Parlamentskorrespondenz Nr. 72 vom 11.02.2002

DER GEMÄLDEFRIES VON EDUARD LEBIEDZKI IN DER SÄULENHALLE

Hat der Besucher auf seinem Weg durch das Parlamentsgebäude Vestibül und Atrium durchschritten, gelangt er in das Herzstück des Hansenschen Prachtbaus, in die Säulenhalle. Ihr Fußboden aus Karstmarmorplatten bedeckt eine Fläche von 40 mal 23 Metern.
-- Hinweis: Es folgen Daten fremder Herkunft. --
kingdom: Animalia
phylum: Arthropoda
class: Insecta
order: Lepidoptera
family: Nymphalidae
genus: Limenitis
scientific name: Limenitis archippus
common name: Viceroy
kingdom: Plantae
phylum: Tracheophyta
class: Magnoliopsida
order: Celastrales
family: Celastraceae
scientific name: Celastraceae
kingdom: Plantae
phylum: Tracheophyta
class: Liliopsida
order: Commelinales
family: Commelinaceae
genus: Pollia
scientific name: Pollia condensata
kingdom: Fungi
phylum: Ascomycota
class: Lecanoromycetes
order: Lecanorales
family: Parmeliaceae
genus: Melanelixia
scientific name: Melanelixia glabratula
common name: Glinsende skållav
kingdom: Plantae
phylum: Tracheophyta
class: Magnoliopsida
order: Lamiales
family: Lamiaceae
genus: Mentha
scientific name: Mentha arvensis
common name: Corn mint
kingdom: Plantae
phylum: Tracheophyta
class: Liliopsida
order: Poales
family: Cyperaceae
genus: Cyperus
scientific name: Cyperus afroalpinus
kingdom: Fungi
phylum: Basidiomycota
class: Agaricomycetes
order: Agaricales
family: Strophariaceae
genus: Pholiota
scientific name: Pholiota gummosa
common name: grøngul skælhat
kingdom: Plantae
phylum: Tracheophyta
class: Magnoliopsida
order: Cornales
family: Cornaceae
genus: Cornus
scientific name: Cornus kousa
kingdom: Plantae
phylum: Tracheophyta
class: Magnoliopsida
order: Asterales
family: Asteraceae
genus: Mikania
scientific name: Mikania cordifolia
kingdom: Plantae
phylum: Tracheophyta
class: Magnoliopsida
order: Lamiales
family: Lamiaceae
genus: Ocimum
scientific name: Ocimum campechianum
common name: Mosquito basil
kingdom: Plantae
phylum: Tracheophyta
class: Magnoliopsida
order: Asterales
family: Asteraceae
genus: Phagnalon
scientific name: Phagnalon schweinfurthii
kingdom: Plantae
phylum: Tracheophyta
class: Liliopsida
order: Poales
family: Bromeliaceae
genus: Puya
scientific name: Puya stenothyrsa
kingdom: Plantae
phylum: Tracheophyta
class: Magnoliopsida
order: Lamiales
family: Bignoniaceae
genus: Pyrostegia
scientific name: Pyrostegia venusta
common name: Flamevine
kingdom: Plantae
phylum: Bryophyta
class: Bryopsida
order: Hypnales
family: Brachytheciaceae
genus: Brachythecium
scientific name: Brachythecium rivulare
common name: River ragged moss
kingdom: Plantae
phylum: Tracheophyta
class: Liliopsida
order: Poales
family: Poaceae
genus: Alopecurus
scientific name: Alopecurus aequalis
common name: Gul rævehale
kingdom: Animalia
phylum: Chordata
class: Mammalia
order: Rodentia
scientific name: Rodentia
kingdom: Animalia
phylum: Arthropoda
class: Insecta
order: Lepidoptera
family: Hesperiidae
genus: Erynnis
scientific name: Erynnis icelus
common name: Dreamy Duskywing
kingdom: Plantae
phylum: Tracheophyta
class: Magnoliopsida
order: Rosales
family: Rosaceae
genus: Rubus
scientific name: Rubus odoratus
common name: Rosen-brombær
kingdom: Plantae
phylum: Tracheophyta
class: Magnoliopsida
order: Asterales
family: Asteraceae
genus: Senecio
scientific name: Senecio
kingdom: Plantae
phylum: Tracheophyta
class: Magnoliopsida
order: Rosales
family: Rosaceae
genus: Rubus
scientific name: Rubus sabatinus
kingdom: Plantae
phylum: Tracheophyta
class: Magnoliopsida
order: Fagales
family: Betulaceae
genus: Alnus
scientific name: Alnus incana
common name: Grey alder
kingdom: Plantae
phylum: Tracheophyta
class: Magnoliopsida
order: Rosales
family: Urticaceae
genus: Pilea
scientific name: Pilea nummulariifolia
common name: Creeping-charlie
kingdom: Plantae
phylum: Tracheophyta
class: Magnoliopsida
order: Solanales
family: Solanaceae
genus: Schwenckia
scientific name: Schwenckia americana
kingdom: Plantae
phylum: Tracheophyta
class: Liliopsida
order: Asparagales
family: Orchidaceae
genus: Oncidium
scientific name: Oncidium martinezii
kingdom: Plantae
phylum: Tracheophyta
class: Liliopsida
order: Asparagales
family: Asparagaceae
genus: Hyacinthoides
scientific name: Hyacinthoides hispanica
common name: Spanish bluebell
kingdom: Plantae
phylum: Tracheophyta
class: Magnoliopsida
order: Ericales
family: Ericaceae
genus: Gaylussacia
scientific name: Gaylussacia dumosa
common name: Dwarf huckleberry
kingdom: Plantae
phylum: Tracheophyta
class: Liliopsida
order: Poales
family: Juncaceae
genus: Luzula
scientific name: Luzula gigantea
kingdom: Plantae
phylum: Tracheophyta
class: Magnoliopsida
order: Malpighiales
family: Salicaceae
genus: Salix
Das Glasdach über der Raummitte und die reich kassettierte Randdecke werden von 24 monolithischen Säulen aus Salzburger Marmor getragen, deren jede 16 Tonnen wiegt.

Es wird berichtet, dass Theophil Hansen an die architektonische und künstlerische Gestaltung dieses Repräsentationsraumes sowie an die Qualität der verwendeten Materialien und die Art ihrer Bearbeitung allerhöchste Ansprüche stellte. Um den Glanz des Marmors zu steigern, wurden aufwändige Polierverfahren eingesetzt, für den reichen Goldschmuck, vor allem an den Kapitellen der korinthischen Säulen, griff man auf 23-karätiges Blattgold zurück. Dasselbe gilt für die bildnerische Ausstattung. Den 2.30 m breiten Fries schmückte ursprünglich ein monumentaler Gemäldezyklus, den Eduard Lebiedzki nach jahrzehntelangen Vorbereitungen in den Jahren 1907 bis 1911 schuf. Auf 126 m Länge hatte der Künstler mit allegorischen Figuren auf Goldgrund "die vorzüglichsten idealen und volkswirtschaftlichen Aufgaben des Parlaments" dargestellt. Bedauerlicherweise ist sein Werk heute nur noch in Fragmenten zu sehen, da es im letzten Krieg irreparable Schäden davontrug.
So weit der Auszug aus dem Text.